Phthalates are so pervasive, that our exposure to them is inevitable.  Animal testing demonstrates serious health risks, and now, as more studies are undertaken, we are finding risks to human health linked to phthalate exposure.

Who is most susceptible to health risks from phthalates?

Children under the age of three, due to their size and exposure to toys made with phthalates, seem to be very susceptible to phthalate exposure.

Teenagers, in a fragile hormonal state, appear to be heavily susceptible to phthalates.

According to the CDC, adult women have higher levels of urinary metabolites than men, likely due to more frequent exposure to phthalates in body care products such as soaps, shampoos, and cosmetics.

Male fetuses may experience genital effects from their mother’s exposure, as phthalates can pass through the placenta.

Why are phthalates not banned?

In the US, phthalates fall under the FDA’s purview. 

Unfortunately, phthalates are not a substance that is controlled in totality.  Instead, each individual department under the FDA, such as medical supplies, cosmetics, and food, manage regulations in isolation.  There is not a single point of control for a chemical across the board, and its use is allowed or prohibited within each faction of individual departments.

In fact, in the cosmetic division, for instance, the FDA is responsible for proving the existence of harm from a chemical, instead of the onus of proof of safety lying with the manufacturer of such products. 
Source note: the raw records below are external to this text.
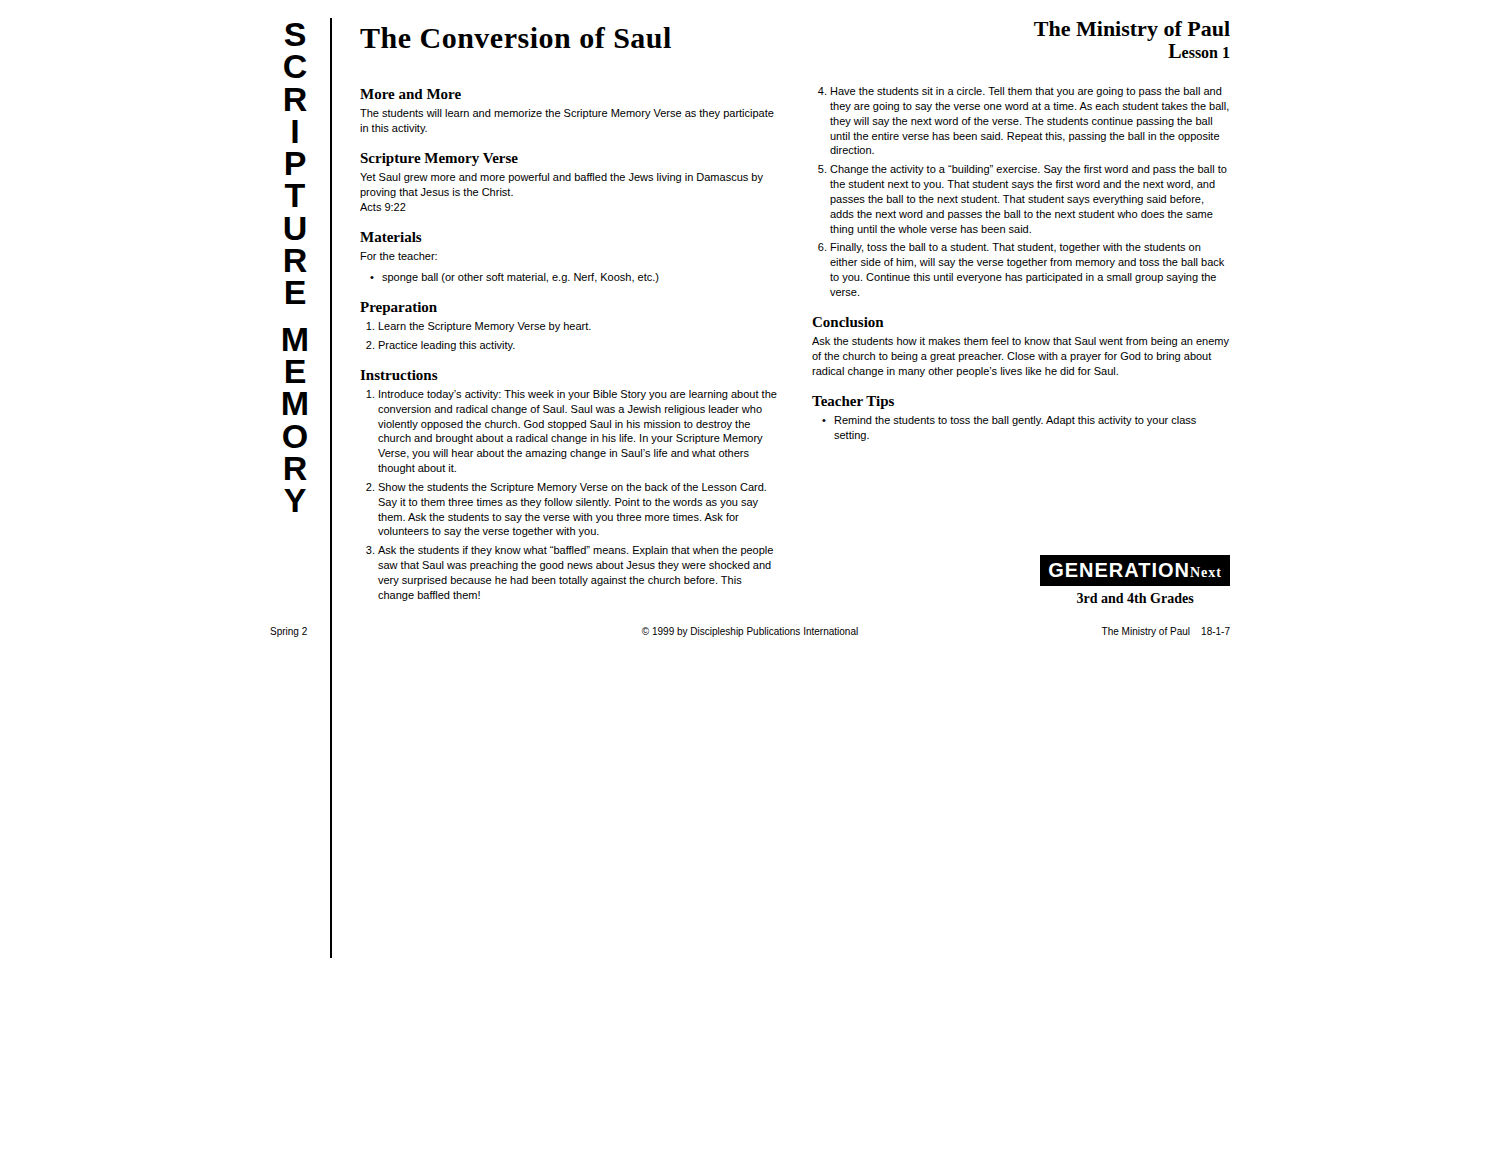S C R I P T U R E
M E M O R Y
The Conversion of Saul
The Ministry of Paul
Lesson 1
More and More
The students will learn and memorize the Scripture Memory Verse as they participate in this activity.
Scripture Memory Verse
Yet Saul grew more and more powerful and baffled the Jews living in Damascus by proving that Jesus is the Christ. Acts 9:22
Materials
For the teacher:
sponge ball (or other soft material, e.g. Nerf, Koosh, etc.)
Preparation
Learn the Scripture Memory Verse by heart.
Practice leading this activity.
Instructions
Introduce today’s activity: This week in your Bible Story you are learning about the conversion and radical change of Saul. Saul was a Jewish religious leader who violently opposed the church. God stopped Saul in his mission to destroy the church and brought about a radical change in his life. In your Scripture Memory Verse, you will hear about the amazing change in Saul’s life and what others thought about it.
Show the students the Scripture Memory Verse on the back of the Lesson Card. Say it to them three times as they follow silently. Point to the words as you say them. Ask the students to say the verse with you three more times. Ask for volunteers to say the verse together with you.
Ask the students if they know what “baffled” means. Explain that when the people saw that Saul was preaching the good news about Jesus they were shocked and very surprised because he had been totally against the church before. This change baffled them!
Have the students sit in a circle. Tell them that you are going to pass the ball and they are going to say the verse one word at a time. As each student takes the ball, they will say the next word of the verse. The students continue passing the ball until the entire verse has been said. Repeat this, passing the ball in the opposite direction.
Change the activity to a “building” exercise. Say the first word and pass the ball to the student next to you. That student says the first word and the next word, and passes the ball to the next student. That student says everything said before, adds the next word and passes the ball to the next student who does the same thing until the whole verse has been said.
Finally, toss the ball to a student. That student, together with the students on either side of him, will say the verse together from memory and toss the ball back to you. Continue this until everyone has participated in a small group saying the verse.
Conclusion
Ask the students how it makes them feel to know that Saul went from being an enemy of the church to being a great preacher. Close with a prayer for God to bring about radical change in many other people’s lives like he did for Saul.
Teacher Tips
Remind the students to toss the ball gently. Adapt this activity to your class setting.
GENERATIONNext
3rd and 4th Grades
Spring 2
© 1999 by Discipleship Publications International
The Ministry of Paul 18-1-7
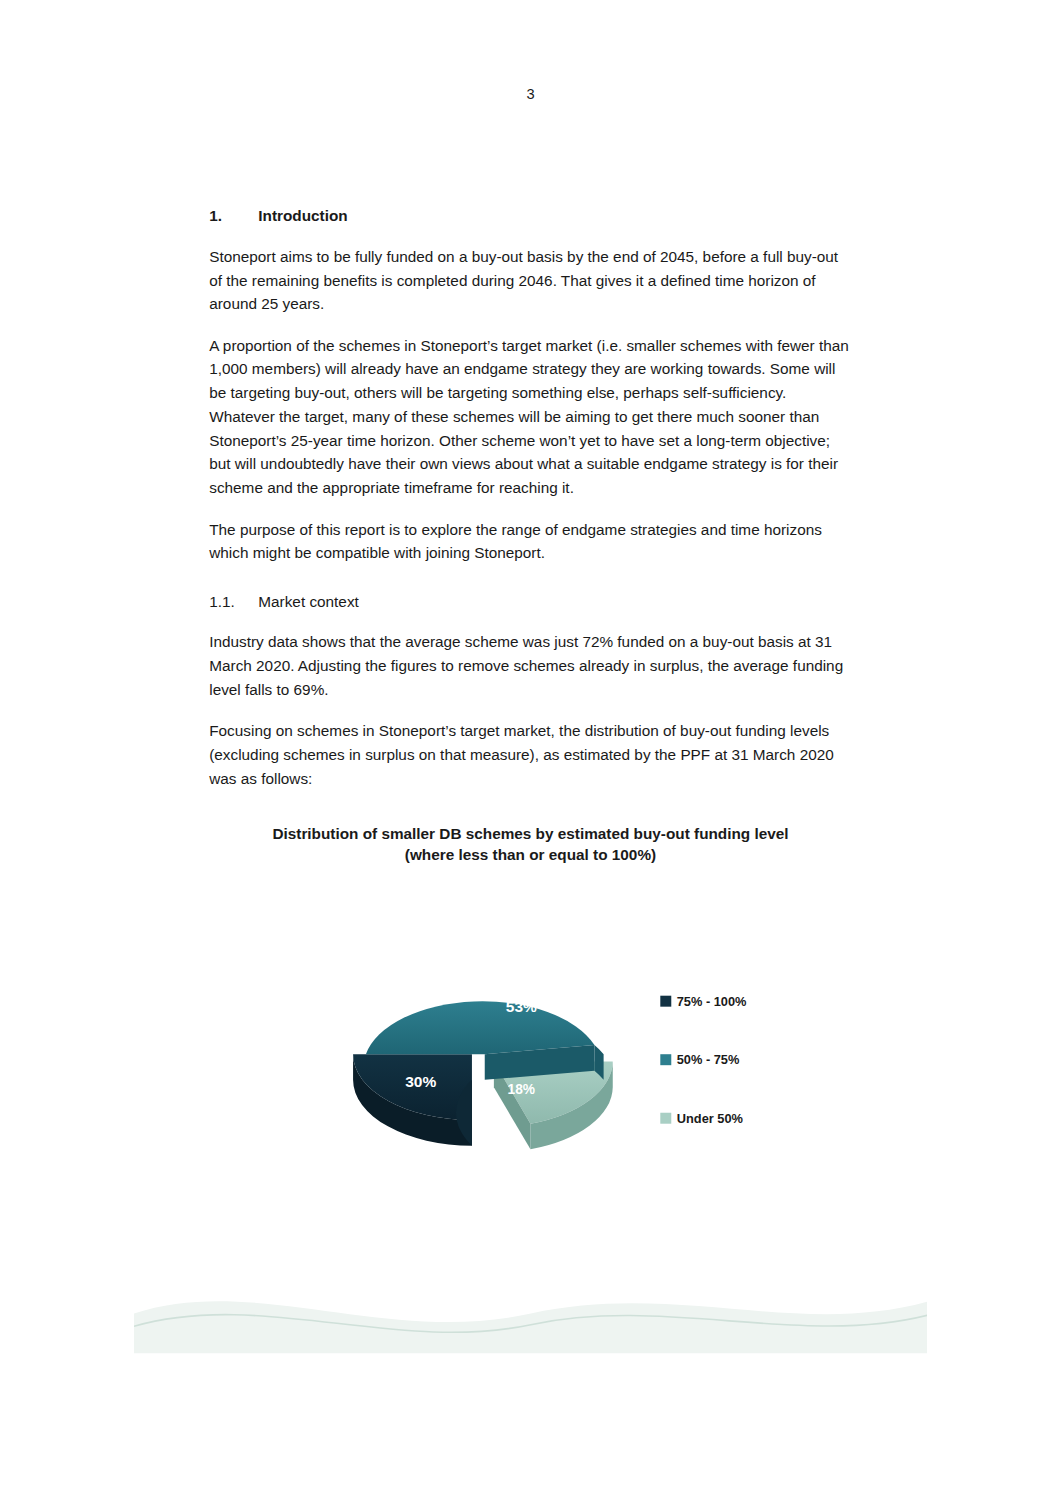3
1. Introduction
Stoneport aims to be fully funded on a buy-out basis by the end of 2045, before a full buy-out of the remaining benefits is completed during 2046. That gives it a defined time horizon of around 25 years.
A proportion of the schemes in Stoneport’s target market (i.e. smaller schemes with fewer than 1,000 members) will already have an endgame strategy they are working towards. Some will be targeting buy-out, others will be targeting something else, perhaps self-sufficiency. Whatever the target, many of these schemes will be aiming to get there much sooner than Stoneport’s 25-year time horizon. Other scheme won’t yet to have set a long-term objective; but will undoubtedly have their own views about what a suitable endgame strategy is for their scheme and the appropriate timeframe for reaching it.
The purpose of this report is to explore the range of endgame strategies and time horizons which might be compatible with joining Stoneport.
1.1. Market context
Industry data shows that the average scheme was just 72% funded on a buy-out basis at 31 March 2020. Adjusting the figures to remove schemes already in surplus, the average funding level falls to 69%.
Focusing on schemes in Stoneport’s target market, the distribution of buy-out funding levels (excluding schemes in surplus on that measure), as estimated by the PPF at 31 March 2020 was as follows:
Distribution of smaller DB schemes by estimated buy-out funding level (where less than or equal to 100%)
53% 30% 18% 75% - 100% 50% - 75% Under 50%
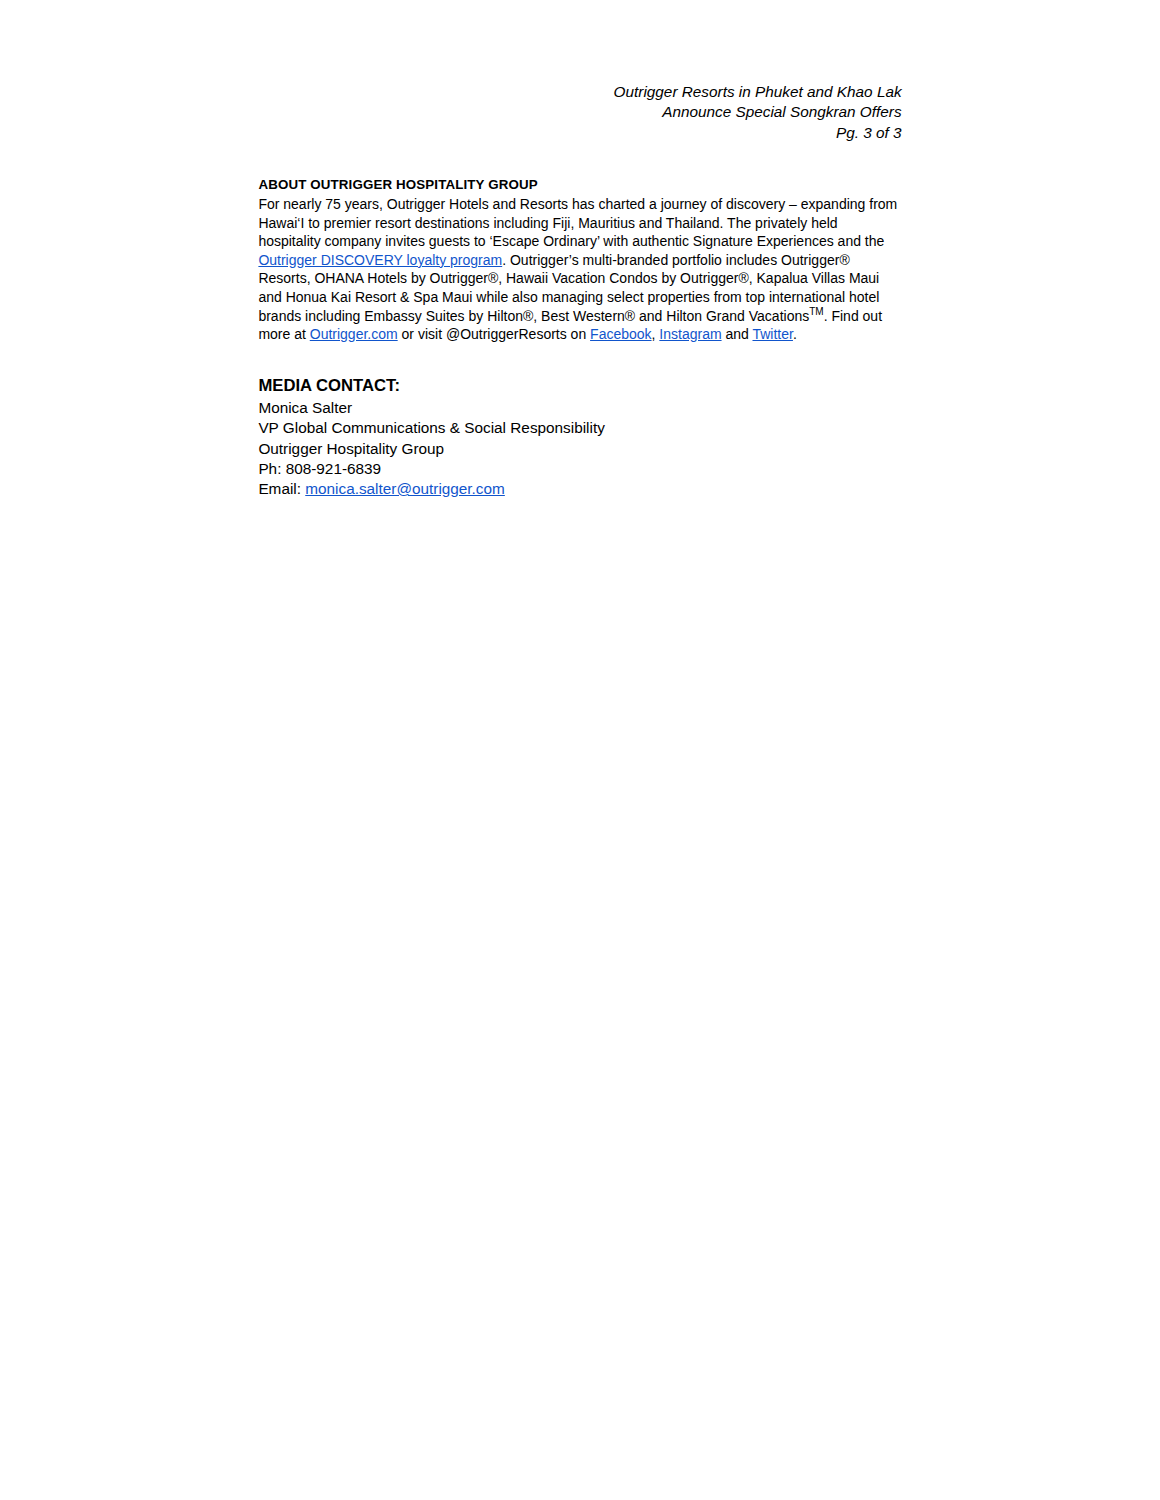Outrigger Resorts in Phuket and Khao Lak
Announce Special Songkran Offers
Pg. 3 of 3
ABOUT OUTRIGGER HOSPITALITY GROUP
For nearly 75 years, Outrigger Hotels and Resorts has charted a journey of discovery – expanding from Hawai‘I to premier resort destinations including Fiji, Mauritius and Thailand. The privately held hospitality company invites guests to ‘Escape Ordinary’ with authentic Signature Experiences and the Outrigger DISCOVERY loyalty program. Outrigger’s multi-branded portfolio includes Outrigger® Resorts, OHANA Hotels by Outrigger®, Hawaii Vacation Condos by Outrigger®, Kapalua Villas Maui and Honua Kai Resort & Spa Maui while also managing select properties from top international hotel brands including Embassy Suites by Hilton®, Best Western® and Hilton Grand VacationsTM. Find out more at Outrigger.com or visit @OutriggerResorts on Facebook, Instagram and Twitter.
MEDIA CONTACT:
Monica Salter
VP Global Communications & Social Responsibility
Outrigger Hospitality Group
Ph: 808-921-6839
Email: monica.salter@outrigger.com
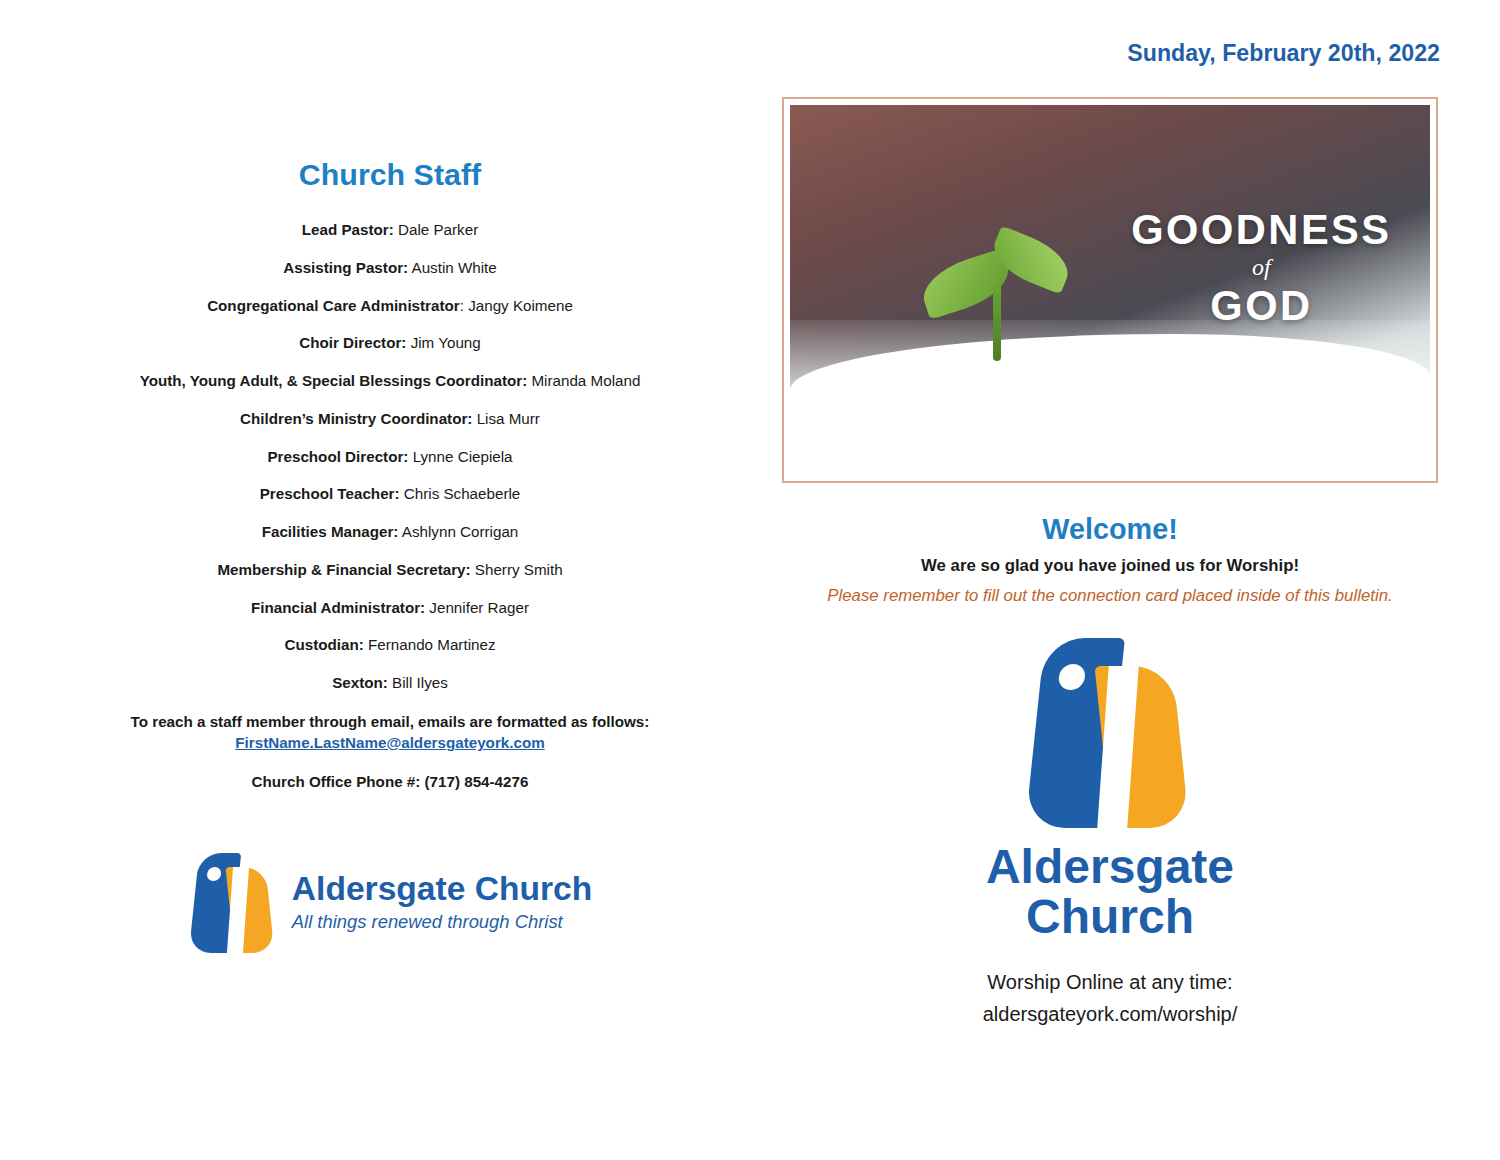Sunday, February 20th, 2022
Church Staff
Lead Pastor: Dale Parker
Assisting Pastor: Austin White
Congregational Care Administrator: Jangy Koimene
Choir Director: Jim Young
Youth, Young Adult, & Special Blessings Coordinator: Miranda Moland
Children’s Ministry Coordinator: Lisa Murr
Preschool Director: Lynne Ciepiela
Preschool Teacher: Chris Schaeberle
Facilities Manager: Ashlynn Corrigan
Membership & Financial Secretary: Sherry Smith
Financial Administrator: Jennifer Rager
Custodian: Fernando Martinez
Sexton: Bill Ilyes
To reach a staff member through email, emails are formatted as follows: FirstName.LastName@aldersgateyork.com
Church Office Phone #: (717) 854-4276
Aldersgate Church
All things renewed through Christ
GOODNESS
of
GOD
Welcome!
We are so glad you have joined us for Worship!
Please remember to fill out the connection card placed inside of this bulletin.
Aldersgate
Church
Worship Online at any time:
aldersgateyork.com/worship/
Cosmetics are not approved by the FDA prior to their release and sale in public.  However, the FDA can regulate cosmetics, if they are in violation of safety regulations. Manufacturers and sellers of cosmetics are responsible for the safety of the ingredients, but there are no required tests for cosmetics to prove safety, and cosmetic product companies are not required to share their safety information with the FDA.

The FDA also cannot authorize recalls on products. 

So, in actuality, there is limited control over the substances that are used in cosmetics, for instance.

How do you limit your exposure?

The good news about phthalates is that they do not bioaccumulate.  They pass through the body quite quickly, through urine or feces.  To avoid exposure, however, consider the following:

  • Look for the ‘phthalate-free” label. Products will rarely list them, even when they are an ingredient.
  • Avoid ‘fragrance’ as an ingredient.  This usually means phthalates are used. This can be in perfumes, lotions, shampoos, and cosmetics.
  • Reduce dairy and meat consumption. 
  • Avoid fast food take out containers.
  • Use glass food storage containers- avoid plastic.  Never reheat food in plastic that may contain phthalates.  Heat triggers their release.
  • It’s just good practice to select plastic alternatives whenever possible.  It won’t always be, but selecting natural materials when you can will help limit your exposure to these untested chemicals.